Название этому летучему соединению родилось само собой, в пылу штабных обсуждений — «Конная Армия». Нечто новое, невиданное доселе — не просто масса кавалерии для фланговых ударов или дозорной службы, но самостоятельная оперативная единица, способная действовать в глубоком тылу врага, и как острый нож, вспарывать его брюхо.
Задача стояла предельно ясная: пройдя еще недавно с таким трудом обороняемыми ущельями Тюрингского леса, ворваться в незащищенные тылы французских армий, обрушиться на их коммуникации, уничтожить склады, магазины, арсеналы в районе Франкфурта-на-Майне и Майнца, посеять панику и хаос, парализовать снабжение вражеских армий.
Прощание с Бонапартом было недолгим. Он был собран, энергичен, глаза его горели предвкушением великого дела. Он явно не испытывал и тени сомнения в успехе предстоящего рейда.
— Ваше Величество, — сказал он, пожимая мне руку, — мы не подведем. Франция получит удар, от которого не скоро оправится.
— Действуйте, генерал. Быстрота и внезапность — ваши главные союзники. И да хранит вас Бог и святой Николай, ваш покровитель.

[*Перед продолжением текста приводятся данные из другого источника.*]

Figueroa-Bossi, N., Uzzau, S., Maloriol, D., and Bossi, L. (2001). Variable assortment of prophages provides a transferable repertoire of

Через несколько часов после нашего разговора «Конная Армия» выступил из лагерей вокруг Эрфурта. Это было впечатляющее зрелище: тысячи всадников — кирасиры и драгуны Кульнёва и Мюрата, пестрые гусары и уланы Шепелева, бородатые, ощетинившиеся пиками казаки Платова — нескончаемым потоком текли они на запад. Между эскадронами громыхали орудия конной артиллерии, а замыкали колонну подпрыгивающие на ухабах повозки с егерями, крепко державших свои штуцера.

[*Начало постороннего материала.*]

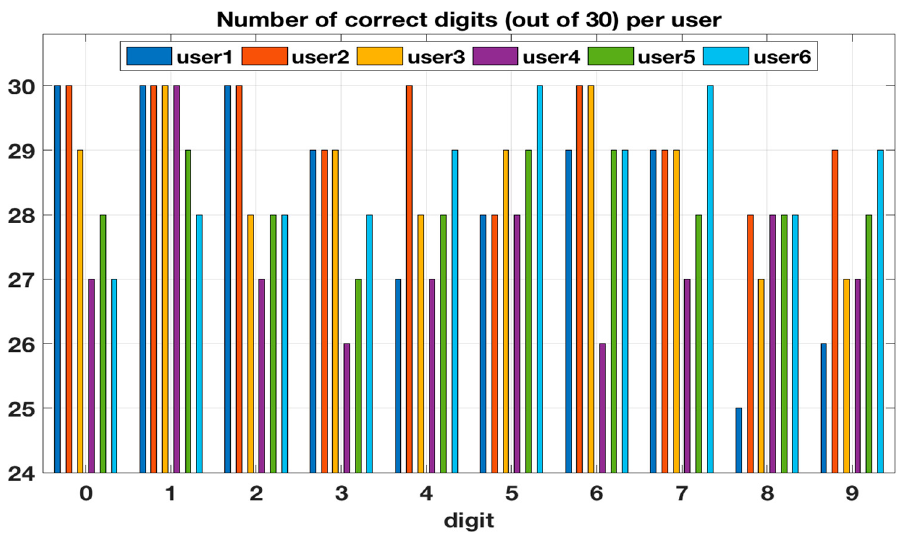
Figure 8. Number of correct digits for each user.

Скорость марша была просто невероятной. Проходя теми же ущельями Тюрингского леса, где всю неделю назад шли ожесточенные бои, наши кавалеристы теперь лишь слегка придерживали коней. Слабые французские заслоны, оставленные армией Моро, были сметены почти без сопротивления. Казачьи разъезды Платова, шедшие в авангарде, безжалостно кололи пиками и рубили растерявшиеся французские пикеты, брали «языков», захватывая обозы, отставшие от основных колонн Моро.
Вырвавшись из тесноты оперативного пространства Гессенских границ, «Конная Армия» разделилась на четыре потока, каждый со своей стороны, но объединенные общий план Бонапарта. Цель — Франкфурт и его окрестности.
Первые ощутили на себе мощнейший удар тыловых частей армии Моро, еще не успевшие уйти далеко на север. Дивизии Мюрата и Кульнёва, совершив стремительный ночной марш, на рассвете обрушилась на большой французский лагерь недалеко от города Фульда. Там располагался крупный интендантский склад, и располагались маршевые батальоны армии Моро.